• [Problem requirements]: Where the word "above" occurs in a line of the listing, please copy the line.

• [Input data]:
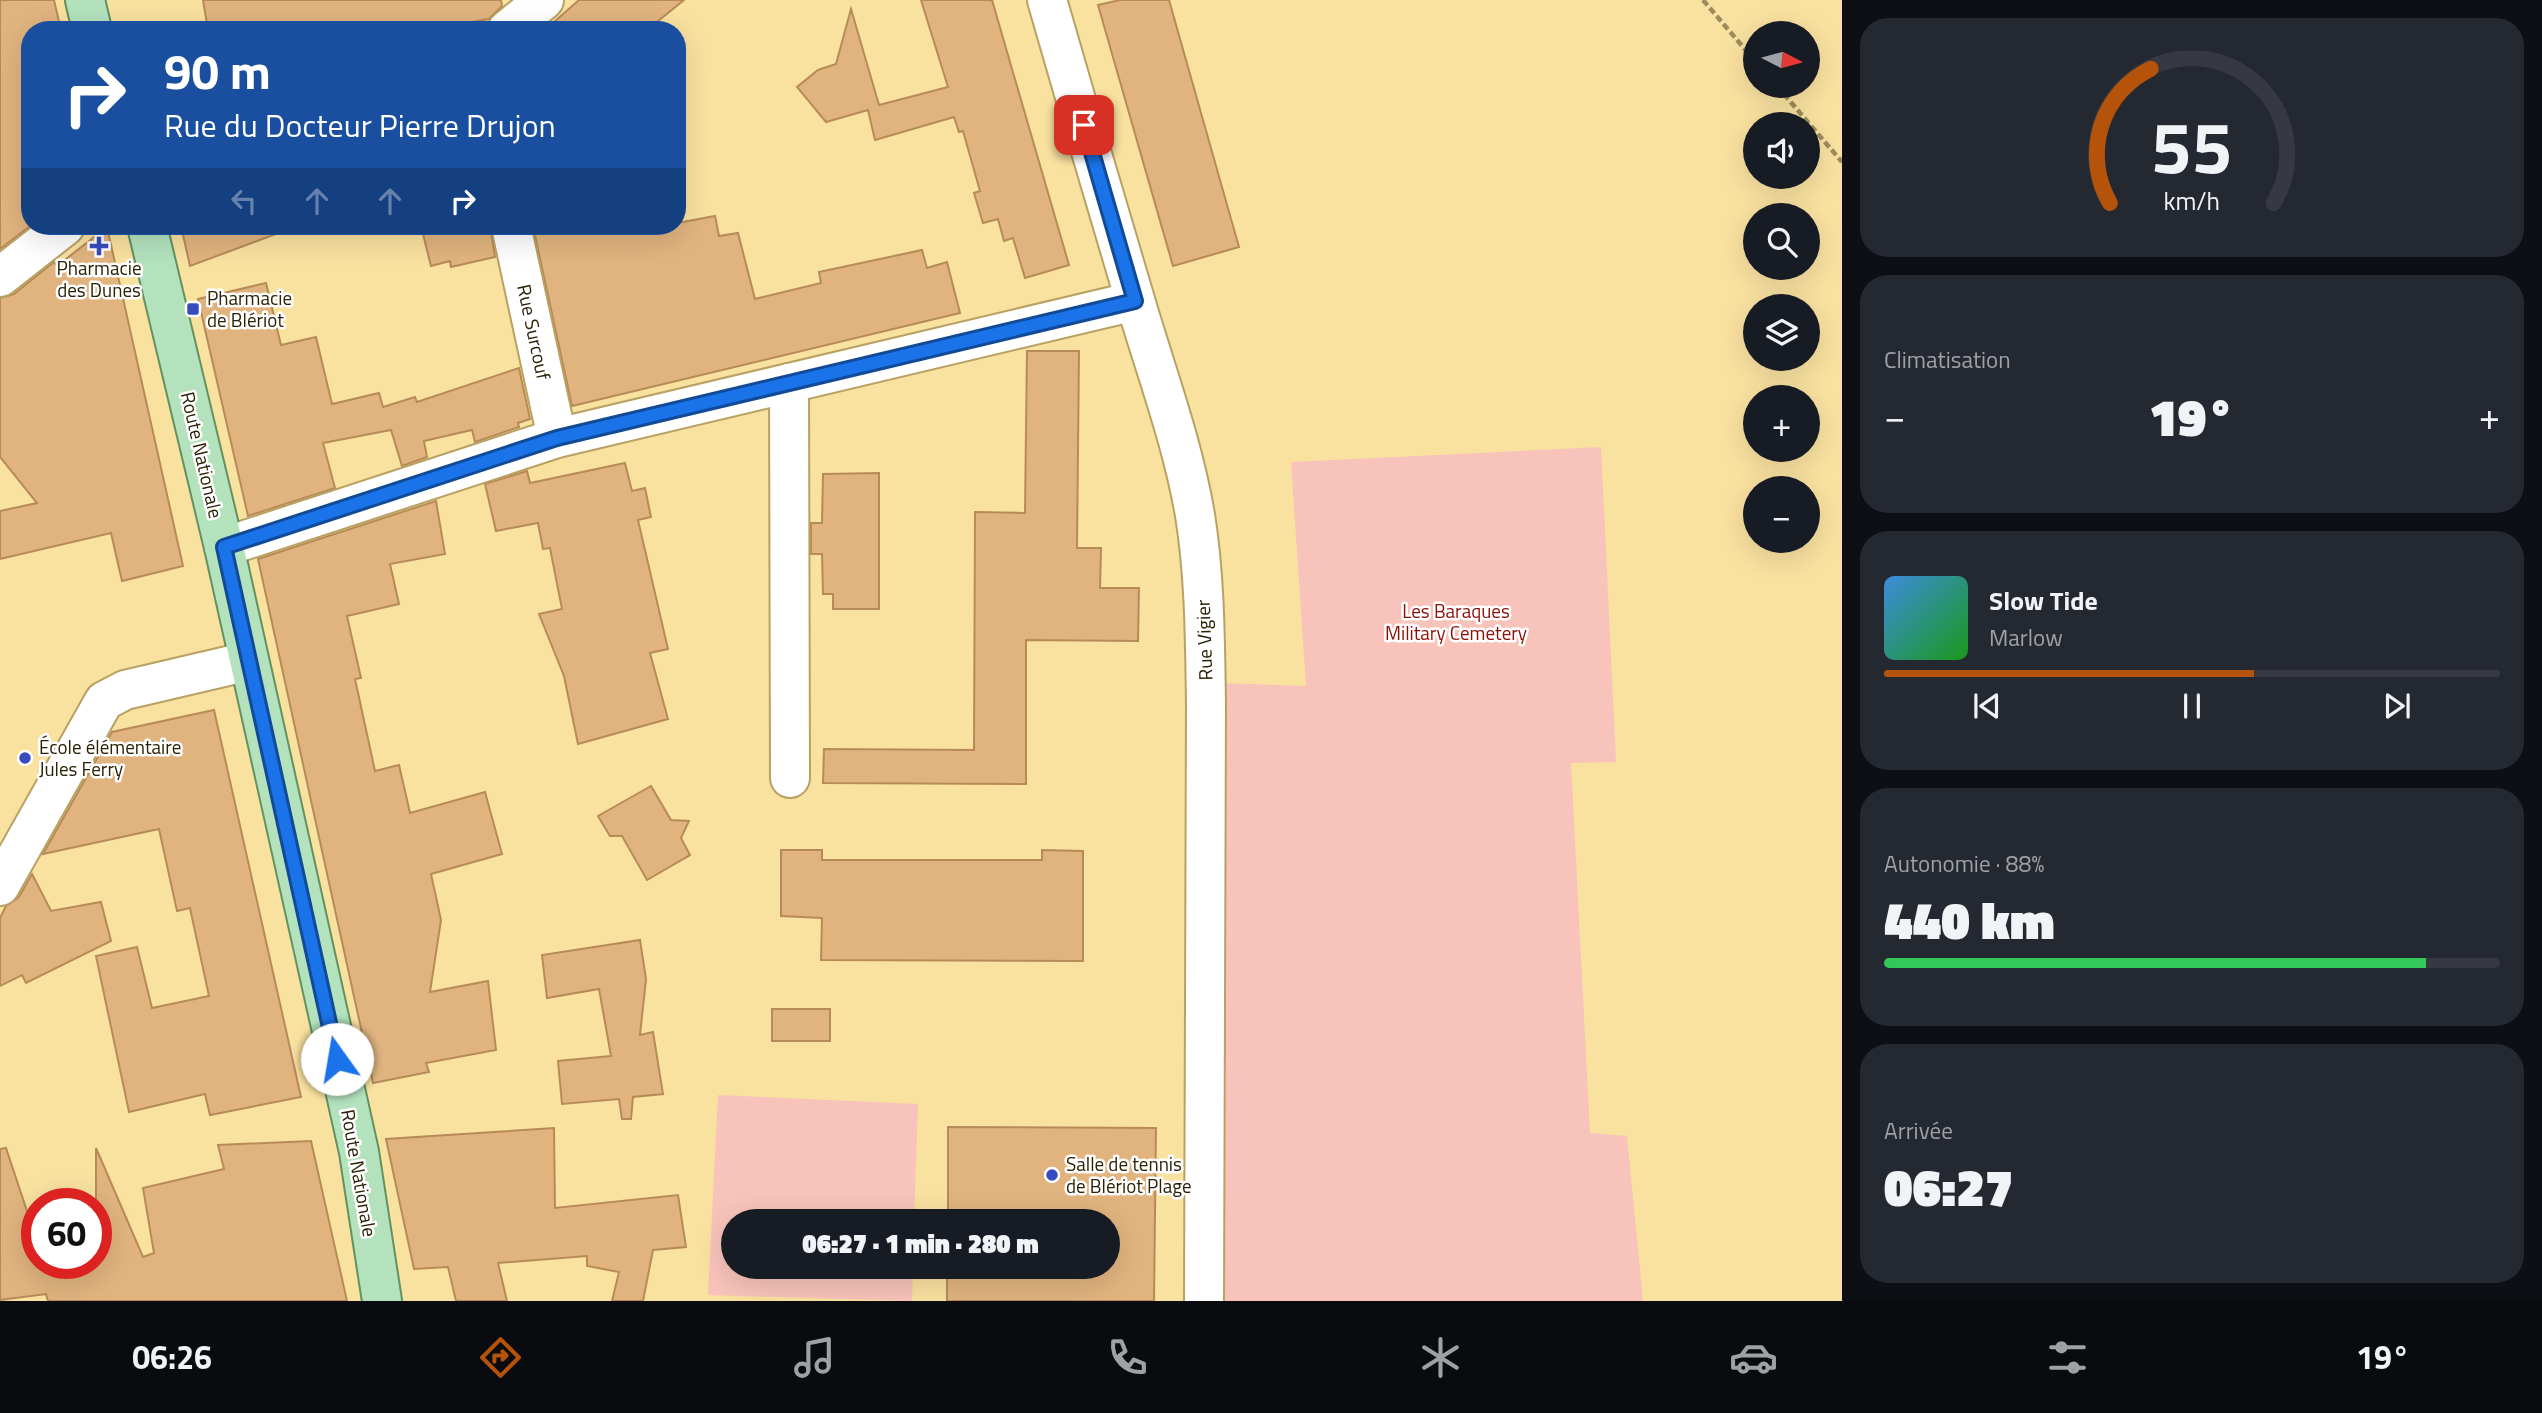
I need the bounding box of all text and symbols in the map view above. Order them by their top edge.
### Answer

==

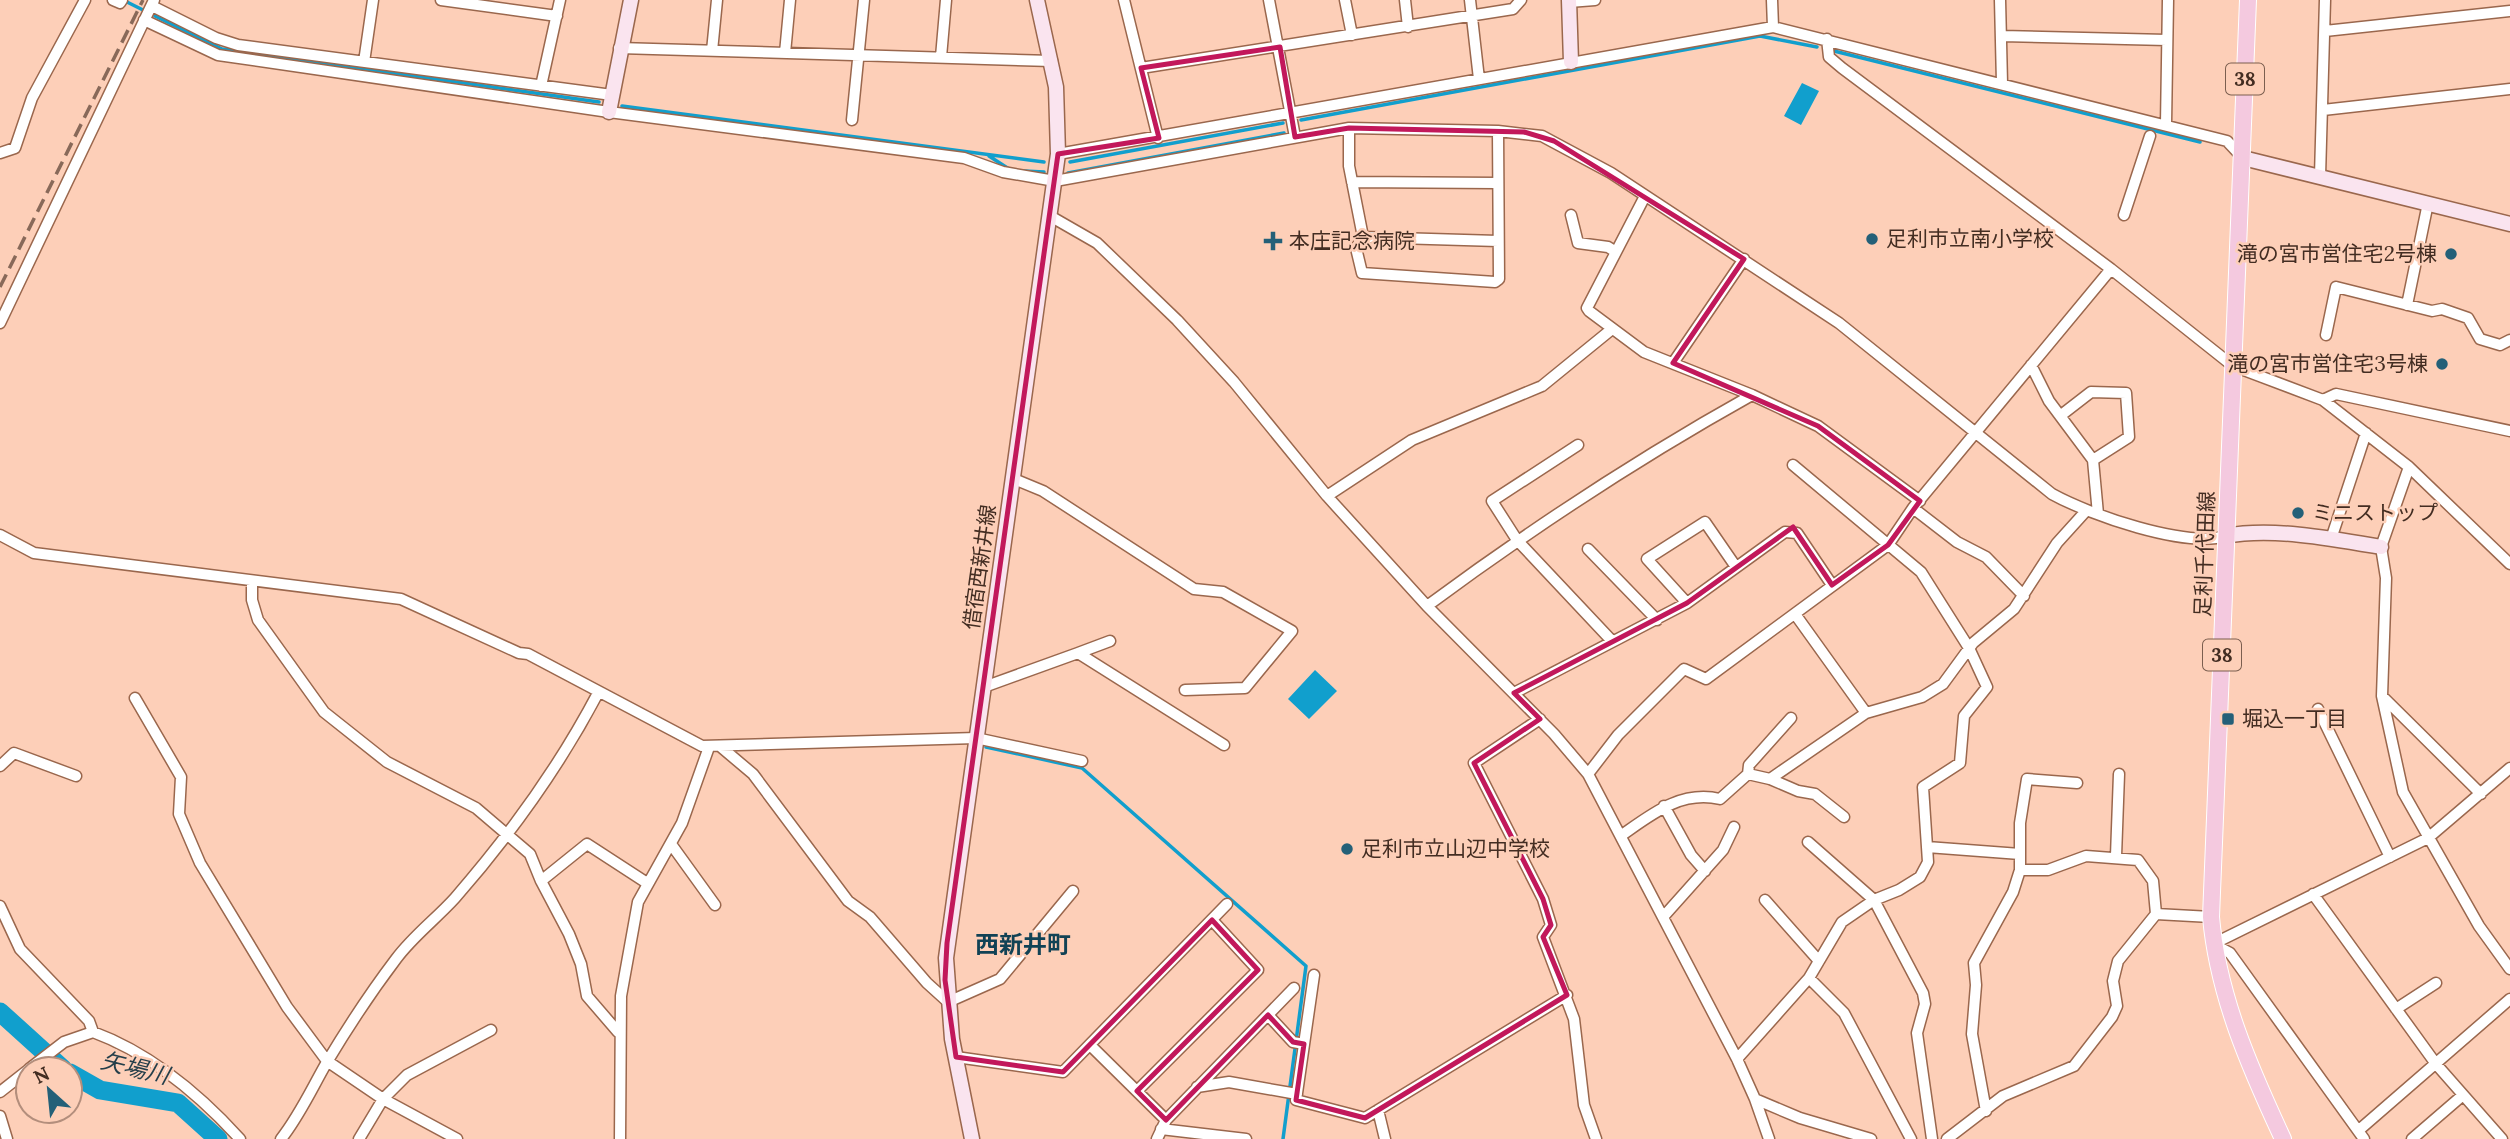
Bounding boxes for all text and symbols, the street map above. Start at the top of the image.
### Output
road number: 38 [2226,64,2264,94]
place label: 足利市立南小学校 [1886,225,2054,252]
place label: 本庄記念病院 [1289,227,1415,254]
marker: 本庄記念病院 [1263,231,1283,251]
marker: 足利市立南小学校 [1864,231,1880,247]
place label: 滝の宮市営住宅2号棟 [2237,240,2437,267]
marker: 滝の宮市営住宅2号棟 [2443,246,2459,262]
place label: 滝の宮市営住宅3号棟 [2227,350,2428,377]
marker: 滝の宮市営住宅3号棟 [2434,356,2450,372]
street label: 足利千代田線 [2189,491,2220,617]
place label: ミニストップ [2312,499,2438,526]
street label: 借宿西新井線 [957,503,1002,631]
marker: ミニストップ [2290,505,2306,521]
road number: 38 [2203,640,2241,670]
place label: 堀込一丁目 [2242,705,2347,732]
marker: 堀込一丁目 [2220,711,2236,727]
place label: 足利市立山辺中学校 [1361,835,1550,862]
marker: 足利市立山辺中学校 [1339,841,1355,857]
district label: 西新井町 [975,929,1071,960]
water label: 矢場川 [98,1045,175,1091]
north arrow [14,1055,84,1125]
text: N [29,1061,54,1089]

• [Response]:
I need the bounding box of all text and symbols in the map view above. Order them by their top edge.
Bounding boxes for all text and symbols, the street map above. Start at the top of the image.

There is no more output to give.